Summary: | Deep learning methods have led to substantial improvement of performance in many computer vision applications. However, these methods require massive resources, including data collection, label annotation, and computation, which may be insufficient in real-world applications. The constraints of resources limit the deployment of powerful deep models, resulting in degraded performance. Therefore, research topics that address resource limitations, such as few-shot/zero-shot recognition, have recently drawn attention. In this thesis, we develop machine learning methods that reduce the requirement of resources while keeping the prediction accuracy on par with resource-rich models. Specifically, we consider three different settings: label-limited recognition, zero-shot detection, and reducing energy consumption for IoT systems at inference time.
We first propose a novel image encoding method that decomposes an image into a few semantic parts and represents each part in a compact vocabulary of a few concepts. Because the concepts learned by our model generalize well to novel objects, this encoding shows competent results in label-limited classification tasks like few-shot/zero-shot recognition and unsupervised domain adaptation. The encoding also demonstrates extraordinary robustness to adversarial image perturbations, and we found the encoding is interpretable by humans through crowd-sourcing evaluations. Next, we propose a statistical model that represents the structural information of an object. Each object is described by the part location and location-independent signatures.
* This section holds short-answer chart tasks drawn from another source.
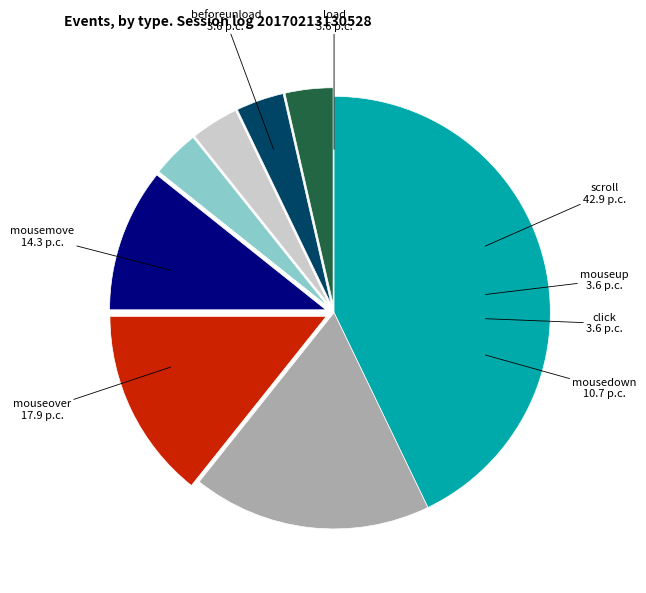

True or false: scroll accounts for 55% of the total.

False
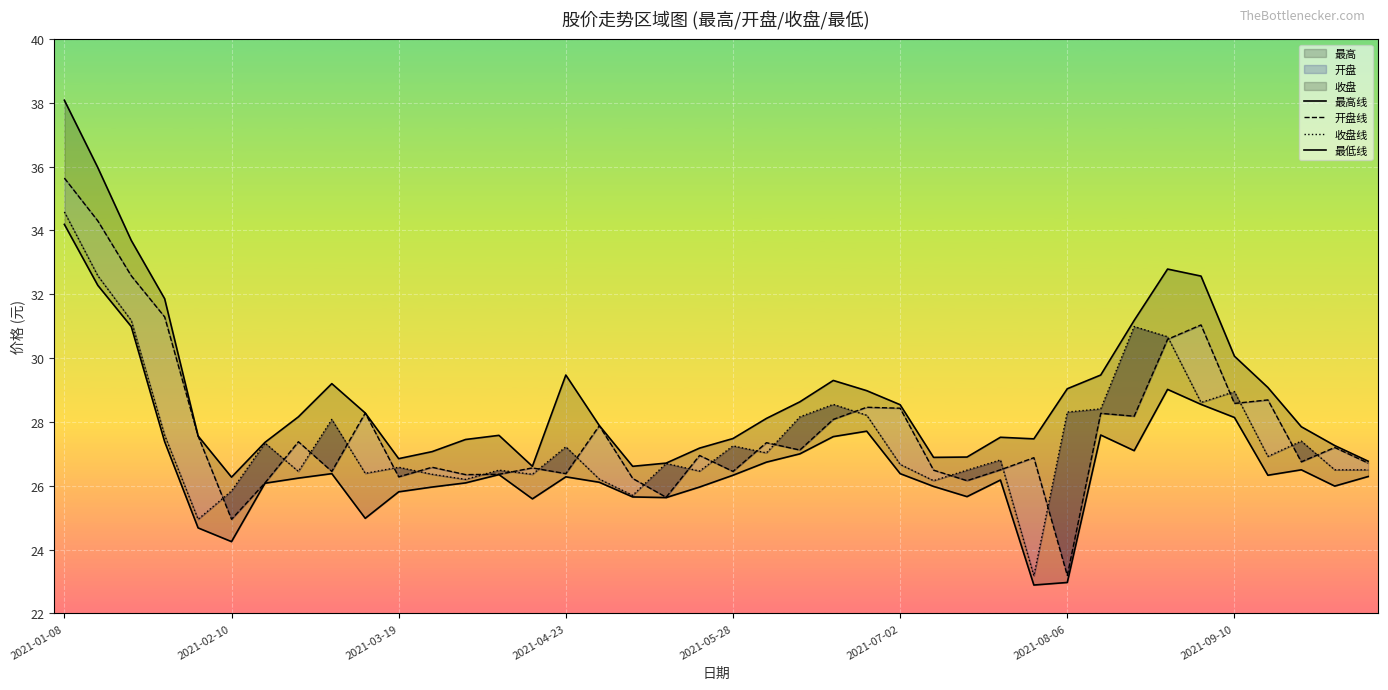

How many intersections are there between 收盘线 and 开盘线?

24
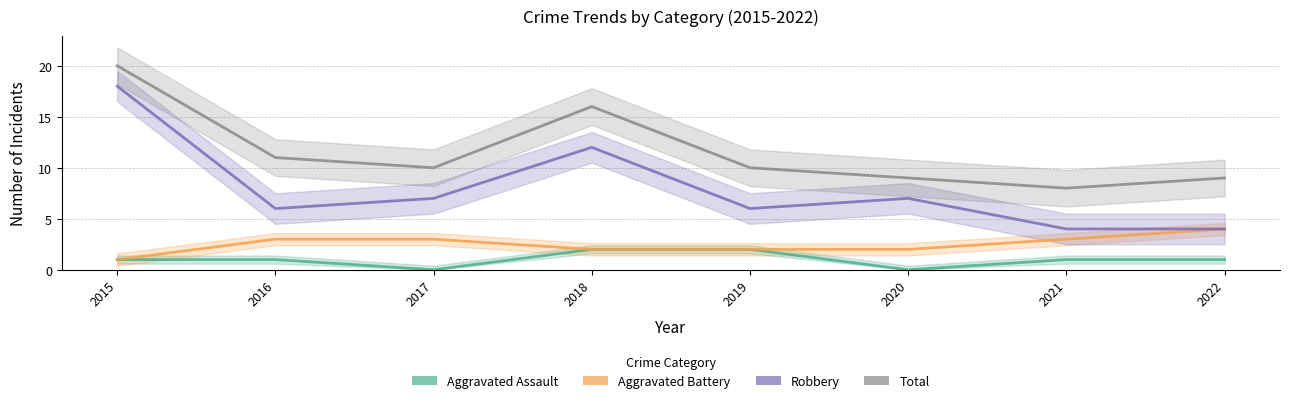

What is the difference between the highest and lowest values at 2019?

8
They form a latent space on which a structural constraint is imposed. At inference time, the model produces the representations that maximize the posterior probability. We show that the new representation can achieve state-of-the-art performance for few-shot recognition on benchmark datasets.
We then study the problem of zero-shot detection. We propose an evaluation protocol and develop two algorithms to address the problem. One algorithm seamlessly integrates semantic attribute predictions into visual features to produce bounding boxes with visual and semantic information. In the second algorithm, we take an approach of data augmentation. First, a conditional variational auto-encoder is employed to produce synthetic features for unseen classes by leveraging the semantic attributes. The confidence predictor is then trained on the real data along with the synthetic features to predict higher confidence scores for unseen objects. Both algorithms show significant improvement in the detection of unseen objects through empirical evaluations on complex datasets.
Finally, we present a novel learning framework that associates each edge device in an IoT system with a gating function. The gating function can stop the device from transmitting redundant features to the central inference model for some instances at inference time. This framework can significantly reduce the energy cost by reducing the transmission counts with negligible accuracy degradation in our evaluations on real-world datasets. === 2023-09-26T00:00:00Z
|